Plaintiff also sues Defendants Clark and Miles in their individual capacities. "A prison official's deliberate indifference' to a substantial risk of serious harm to an inmate violates the Eighth Amendment." Farmer v. Brennan, 511 U.S. 825, 828 (1994). In order for a claim to rise to the level of an Eighth Amendment violation, "a prison official must know of and disregard an excessive risk to inmate health or safety; the official must both be aware of the facts from which the inference could be drawn that a substantial risk of serious harm exists, and he must also draw the inference." Id. at 837-38. Therefore, to prove a prison official is liable under the Eighth Amendment for denial of medical treatment, the prisoner must first demonstrate the existence of a "sufficiently serious" medical need. Miller v. Calhoun Cnty., 408 F.3d 803, 812 (6th Cir. 2005). The prisoner must also demonstrate that the prison official subjectively possessed "a sufficiently culpable state of mind in denying medical care.'" Id. (quoting Farmer, 511 U.S. at 834).

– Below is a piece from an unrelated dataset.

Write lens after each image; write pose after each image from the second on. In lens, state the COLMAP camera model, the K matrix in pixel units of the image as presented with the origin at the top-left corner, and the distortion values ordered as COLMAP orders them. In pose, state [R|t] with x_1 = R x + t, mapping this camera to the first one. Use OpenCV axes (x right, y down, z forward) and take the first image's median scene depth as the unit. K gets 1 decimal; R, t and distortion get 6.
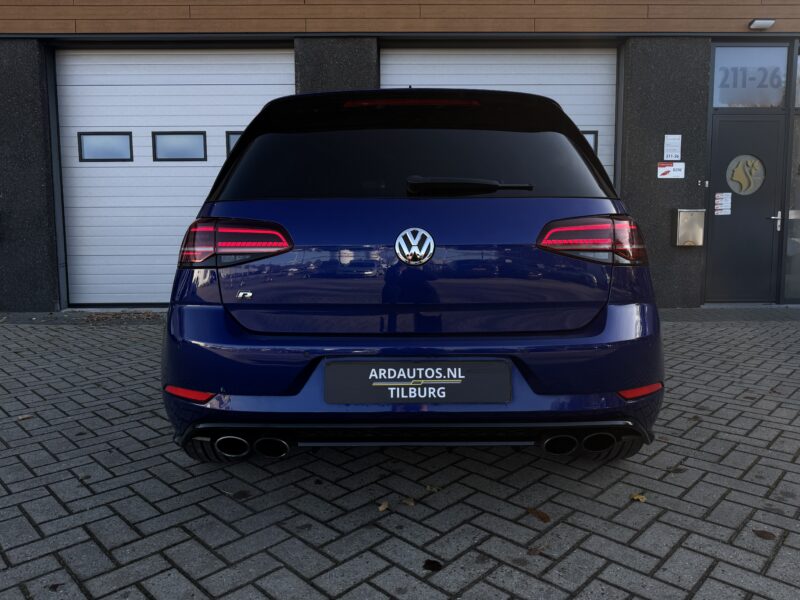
lens RADIAL K [[562.3, 0, 403.3], [0, 562.3, 301.0], [0, 0, 1]] dist [0.013799, -0.019096]
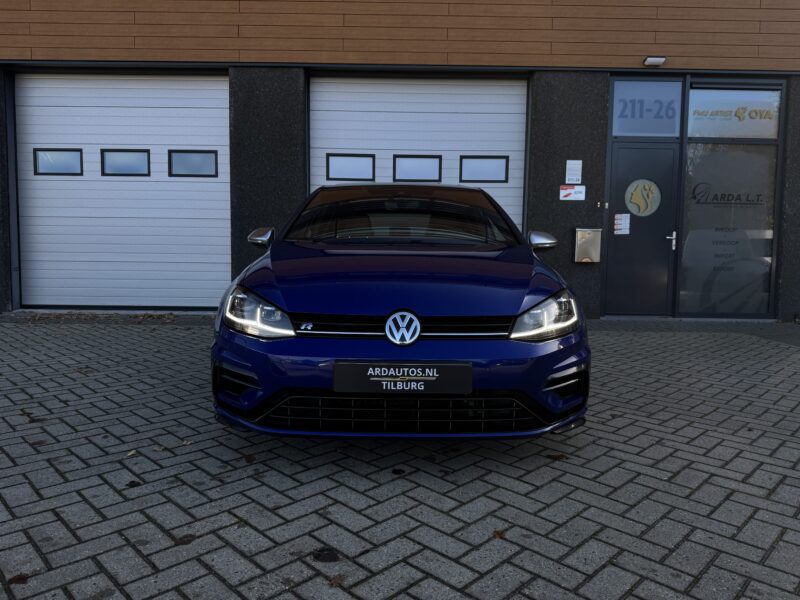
lens RADIAL K [[562.3, 0, 405.3], [0, 562.3, 303.6], [0, 0, 1]] dist [0.013799, -0.019096]
pose [[0.999803, 0.018834, -0.006343, 0.165671], [-0.018944, 0.999663, -0.017761, 0.008436], [0.006006, 0.017878, 0.999822, -0.089791]]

However, "[w]here a prisoner has received some medical attention and the dispute is over the adequacy of the treatment, federal courts are generally reluctant to second guess medical judgments and to constitutionalize claims which sound in state tort law." Westlake v. Lucas, 537 F.2d 857, 860 n.5 (6th Cir. 1976). Here, Plaintiff states that he received x-rays in December 2012 and saw Defendant Miles for his medical problem. He requests a "second opinion." Plaintiff therefore does not allege that he was denied treatment; his dispute is over the adequacy of his treatment. His deliberate-indifference claims against Defendants in their individual-capacities, therefore, fail to state a claim upon which relief can be granted and will be dismissed.

For the foregoing reasons, the Court will dismiss the action by separate Order.